Solo si acepto que yo también llevo la semilla del mal, del mismo mal que ellos, estaré en condiciones de verlo cuando se presente, más allá de sus apariencias: “obedecer la ley”, “mejorar mi salario para mantener a mi familia”, “hacer lo que manda al jefe”, “conservar mi puesto de trabajo”, “un poco de diversión”…

Solo la honradez puede hacerme ver el mal antes de que empiece. La primera vez que Eichmann “actuó conforme a la ley” no parecía algo tan terrible. Estoy seguro de que la primera vez que los “monstruos” de que he hablado arriba se aprovecharon de otros, no fue algo tan sumamente abominable. El mal está a la puerta de la esquina. Empieza por un pequeño acto que “no importa mucho” y al cabo de los meses…

Reconócelo.

En una cita que es ya un lugar común, los escandalosos versos de Baudelaire se dirigen al lector recordándole que todo lo “terrible” que va a leer, al fin y al cabo, está en su propio corazón.

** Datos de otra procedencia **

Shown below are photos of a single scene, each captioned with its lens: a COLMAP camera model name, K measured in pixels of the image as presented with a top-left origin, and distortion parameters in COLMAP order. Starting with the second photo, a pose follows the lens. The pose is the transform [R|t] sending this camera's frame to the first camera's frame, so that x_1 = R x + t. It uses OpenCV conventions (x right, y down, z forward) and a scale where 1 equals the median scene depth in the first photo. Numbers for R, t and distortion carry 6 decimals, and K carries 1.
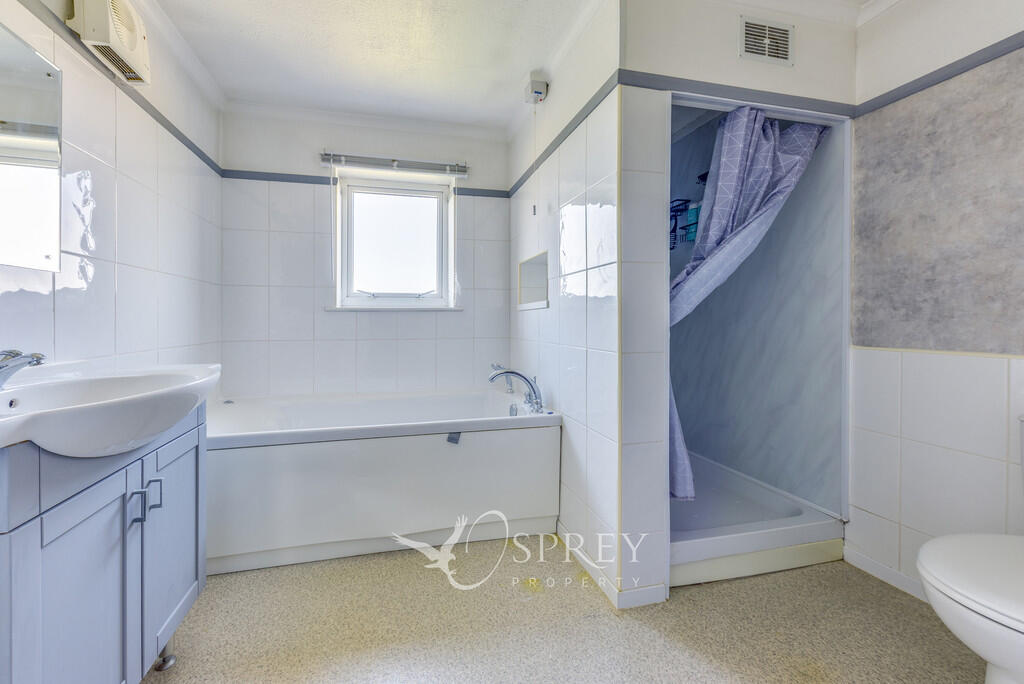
lens RADIAL K [[349.1, 0, 452.2], [0, 349.1, 325.4], [0, 0, 1]] dist [0.005197, -0.001471]
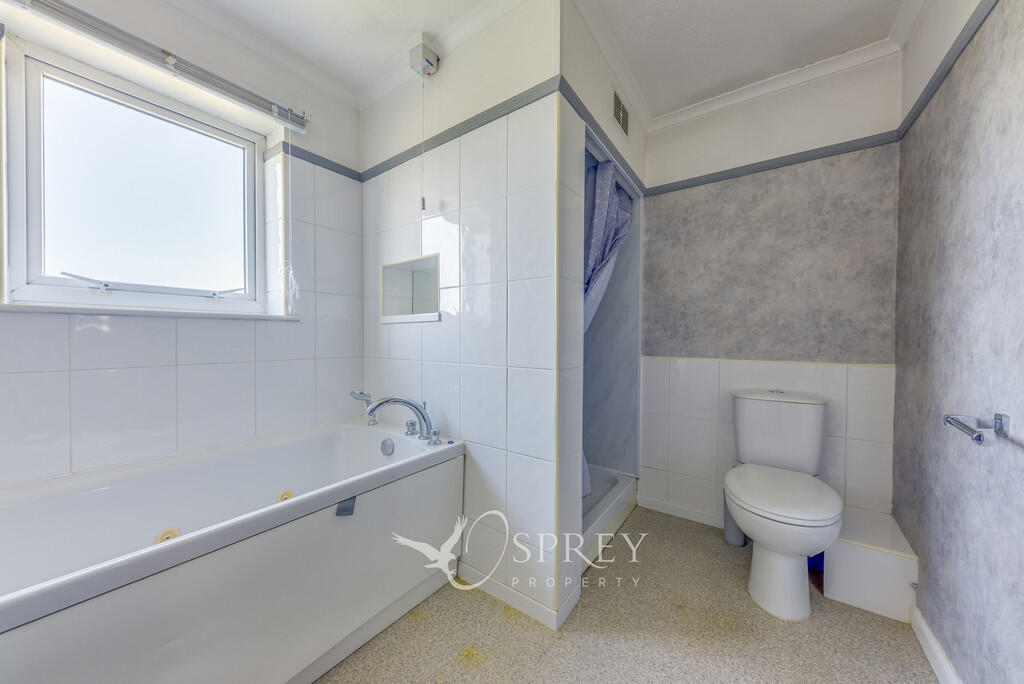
lens RADIAL K [[349.1, 0, 510.3], [0, 349.1, 346.6], [0, 0, 1]] dist [0.005197, -0.001471]
pose [[0.740260, -0.010993, 0.672230, -0.197756], [-0.001415, 0.999839, 0.017909, -0.003556], [-0.672319, -0.014208, 0.740125, 0.266558]]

Y que el peor de los males, el más monstruoso, es el aburrimiento, conocido por el lector:

Tu le connais, lecteur, ce monstre délicat,
—Hypocrite lecteur, —mon semblable, —mon frère!

Tú lo conoces, lector, este monstruo delicado,
—hipócrita lector, —mi semejante, —¡mi hermano!

Tu corazón, al fin y al cabo, es tan profundo y negro como el mío.

¿Te atreverás entonces a juzgarte mejor que tu hermano?